A willingness to let that personality shine through is part of what Cruz built in his time away from the sport. Despite his many injuries, however, he returned to the cage as a better fighter than ever. He credits that partially to his work as an analyst, as he told the Heavy Hands podcast in May:

[I]t helped me keep my mind in the sport. I became an analyst not because I wanted a desk job, but because I knew how important it was to keep my mind engaged and to keep progressing with the game. If your mind’s progressing with the game and the reads and the understanding of the fight game, it’s much easier for your body to come back and utilize the things you’ve been thinking about…I was still growing my brain, and your brain’s the driver of the car…by being an analyst, I changed the driver of the car.

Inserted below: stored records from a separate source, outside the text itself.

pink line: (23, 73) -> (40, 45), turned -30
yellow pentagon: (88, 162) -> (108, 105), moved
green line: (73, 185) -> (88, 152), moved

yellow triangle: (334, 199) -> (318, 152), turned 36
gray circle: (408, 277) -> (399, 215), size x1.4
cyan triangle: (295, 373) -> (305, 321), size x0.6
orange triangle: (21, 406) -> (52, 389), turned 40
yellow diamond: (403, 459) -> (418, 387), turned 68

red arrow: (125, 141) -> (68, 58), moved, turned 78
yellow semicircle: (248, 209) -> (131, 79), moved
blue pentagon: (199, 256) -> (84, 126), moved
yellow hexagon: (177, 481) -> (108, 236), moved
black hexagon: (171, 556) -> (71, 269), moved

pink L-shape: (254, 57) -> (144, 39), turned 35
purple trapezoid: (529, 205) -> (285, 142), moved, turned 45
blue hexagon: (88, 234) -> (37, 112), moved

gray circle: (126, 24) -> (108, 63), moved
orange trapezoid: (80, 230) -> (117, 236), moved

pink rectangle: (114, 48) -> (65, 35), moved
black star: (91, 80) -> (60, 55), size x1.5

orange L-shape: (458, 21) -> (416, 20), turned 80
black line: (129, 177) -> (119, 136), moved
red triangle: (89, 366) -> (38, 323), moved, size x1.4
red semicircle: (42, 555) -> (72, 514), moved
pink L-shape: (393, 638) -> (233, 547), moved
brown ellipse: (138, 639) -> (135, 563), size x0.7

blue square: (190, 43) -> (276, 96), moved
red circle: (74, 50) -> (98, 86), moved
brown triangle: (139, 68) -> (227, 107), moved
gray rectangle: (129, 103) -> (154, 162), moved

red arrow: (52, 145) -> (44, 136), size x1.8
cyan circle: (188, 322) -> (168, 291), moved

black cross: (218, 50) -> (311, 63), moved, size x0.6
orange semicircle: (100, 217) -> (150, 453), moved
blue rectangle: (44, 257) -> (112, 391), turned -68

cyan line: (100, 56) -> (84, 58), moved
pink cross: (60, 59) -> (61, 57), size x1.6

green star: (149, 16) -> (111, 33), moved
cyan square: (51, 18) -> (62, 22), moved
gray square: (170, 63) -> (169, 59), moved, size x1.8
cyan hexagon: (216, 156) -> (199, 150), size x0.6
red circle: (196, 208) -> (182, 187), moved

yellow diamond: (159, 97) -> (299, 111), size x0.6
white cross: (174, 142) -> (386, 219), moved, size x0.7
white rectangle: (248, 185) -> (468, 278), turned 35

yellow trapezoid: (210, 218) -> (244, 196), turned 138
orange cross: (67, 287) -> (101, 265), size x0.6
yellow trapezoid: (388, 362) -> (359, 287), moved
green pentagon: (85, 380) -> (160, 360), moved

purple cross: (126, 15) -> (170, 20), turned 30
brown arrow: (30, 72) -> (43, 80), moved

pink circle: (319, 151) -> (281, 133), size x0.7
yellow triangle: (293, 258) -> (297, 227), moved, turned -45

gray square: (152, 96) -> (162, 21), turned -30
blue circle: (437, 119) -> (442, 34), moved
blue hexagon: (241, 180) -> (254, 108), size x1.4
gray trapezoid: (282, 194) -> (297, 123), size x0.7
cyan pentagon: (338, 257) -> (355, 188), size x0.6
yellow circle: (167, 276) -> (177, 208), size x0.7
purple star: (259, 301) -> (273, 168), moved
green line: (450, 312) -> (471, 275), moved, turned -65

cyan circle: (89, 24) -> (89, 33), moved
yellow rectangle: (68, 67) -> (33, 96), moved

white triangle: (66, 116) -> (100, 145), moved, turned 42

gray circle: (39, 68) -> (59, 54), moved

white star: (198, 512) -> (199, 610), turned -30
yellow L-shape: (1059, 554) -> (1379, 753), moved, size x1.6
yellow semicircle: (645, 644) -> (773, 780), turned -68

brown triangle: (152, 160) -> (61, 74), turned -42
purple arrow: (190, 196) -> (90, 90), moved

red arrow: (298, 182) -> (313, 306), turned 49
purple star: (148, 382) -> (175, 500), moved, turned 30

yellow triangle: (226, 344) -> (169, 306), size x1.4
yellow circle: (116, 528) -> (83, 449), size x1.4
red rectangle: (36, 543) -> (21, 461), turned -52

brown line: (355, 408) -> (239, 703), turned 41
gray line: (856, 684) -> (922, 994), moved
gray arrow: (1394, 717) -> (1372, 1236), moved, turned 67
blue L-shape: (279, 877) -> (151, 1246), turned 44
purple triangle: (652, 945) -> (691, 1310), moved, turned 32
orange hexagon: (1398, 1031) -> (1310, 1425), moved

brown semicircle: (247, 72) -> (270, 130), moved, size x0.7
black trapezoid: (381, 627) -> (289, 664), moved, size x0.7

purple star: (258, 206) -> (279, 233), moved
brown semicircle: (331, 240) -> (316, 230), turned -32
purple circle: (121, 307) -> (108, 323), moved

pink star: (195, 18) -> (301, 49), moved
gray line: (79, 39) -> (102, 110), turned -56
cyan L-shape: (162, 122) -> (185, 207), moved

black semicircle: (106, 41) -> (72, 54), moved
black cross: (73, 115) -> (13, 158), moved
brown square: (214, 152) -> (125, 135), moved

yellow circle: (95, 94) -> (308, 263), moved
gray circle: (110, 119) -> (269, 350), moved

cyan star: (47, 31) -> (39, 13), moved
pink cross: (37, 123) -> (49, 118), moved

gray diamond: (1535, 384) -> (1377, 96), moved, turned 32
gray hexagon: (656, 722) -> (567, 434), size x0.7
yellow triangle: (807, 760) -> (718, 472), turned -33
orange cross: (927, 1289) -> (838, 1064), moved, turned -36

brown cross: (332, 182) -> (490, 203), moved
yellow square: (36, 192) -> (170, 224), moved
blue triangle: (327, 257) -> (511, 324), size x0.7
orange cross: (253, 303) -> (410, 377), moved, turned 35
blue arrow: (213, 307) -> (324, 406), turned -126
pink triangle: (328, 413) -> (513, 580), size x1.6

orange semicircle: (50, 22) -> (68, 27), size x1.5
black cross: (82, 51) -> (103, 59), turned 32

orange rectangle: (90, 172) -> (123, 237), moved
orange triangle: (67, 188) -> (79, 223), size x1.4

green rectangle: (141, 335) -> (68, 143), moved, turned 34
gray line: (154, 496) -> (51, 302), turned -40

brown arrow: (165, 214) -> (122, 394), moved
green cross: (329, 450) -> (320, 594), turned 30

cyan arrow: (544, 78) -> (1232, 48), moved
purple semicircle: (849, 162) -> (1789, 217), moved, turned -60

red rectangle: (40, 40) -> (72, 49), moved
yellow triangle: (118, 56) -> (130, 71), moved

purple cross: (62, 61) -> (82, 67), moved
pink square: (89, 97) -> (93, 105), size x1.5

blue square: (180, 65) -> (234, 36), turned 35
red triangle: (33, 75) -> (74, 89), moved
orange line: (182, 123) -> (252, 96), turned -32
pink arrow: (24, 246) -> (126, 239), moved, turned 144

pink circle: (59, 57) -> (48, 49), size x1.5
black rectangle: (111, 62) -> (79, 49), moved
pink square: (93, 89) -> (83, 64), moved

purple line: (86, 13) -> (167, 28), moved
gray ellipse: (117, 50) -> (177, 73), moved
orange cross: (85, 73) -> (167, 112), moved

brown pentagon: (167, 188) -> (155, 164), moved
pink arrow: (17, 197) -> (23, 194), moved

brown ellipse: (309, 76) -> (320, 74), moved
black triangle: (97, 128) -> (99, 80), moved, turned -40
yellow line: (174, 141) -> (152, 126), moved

Against Dillashaw, his counters were harder and better timed; his movement was more efficient, and his reads and reactions were sharper than ever. His trademark footwork, the key to all of his success, was both more unpredictable and more effective against a higher caliber of striker than any he had ever faced.

Cruz has turned preparation into a near-religious calling, approaching every task with monkish devotion. As he told Heavy Hands, that same approach underlies his work both as a fighter and as an analyst:

Preparation is a mentality. With wrestling being my background, I’ve always learned to overwork, overwork. Work, work, work, work. It’s not always the talented that wins, but it’s the one who puts in the most preparation and thought into things. I just carried my wrestling mentality over to winning world titles in mixed martial arts, and I carried [that mentality] over to being an analyst. Whatever work ethic I put forward into fighting, I need to translate that energy over to being an analyst, and I’ll be just fine. All the extra work I did in fighting, I did it to prepare for these fights before I went in and broke them down, and when I did that I came very prepared and ready and I understood everything that was going on.

The bantamweight champion is a machine. That same attitude and dedication not just to work but to overwork is a big part of what got him in trouble, though. “I overworked my body sometimes because I wasn’t catering to the hints that my body was giving me,” he told Heavy Hands. A substantial part of his maturation as a fighter and a person was learning how to dial it back.

No single thing has driven Cruz’s transformation and resurgence. He has become a better and more willing talker. He understands the business side of the sport better than he did when he was 25. His mind is sharper, in large part due to his work as an analyst during his injuries. His dedication to preparation is still there, and he applies himself ever harder mentally while dialing back physically.

The combination of incredible skill with mental acuity, personality and business sense is rare. Faber looms once more, but if Cruz can clear that hurdle, his long-awaited breakthrough is just around the corner.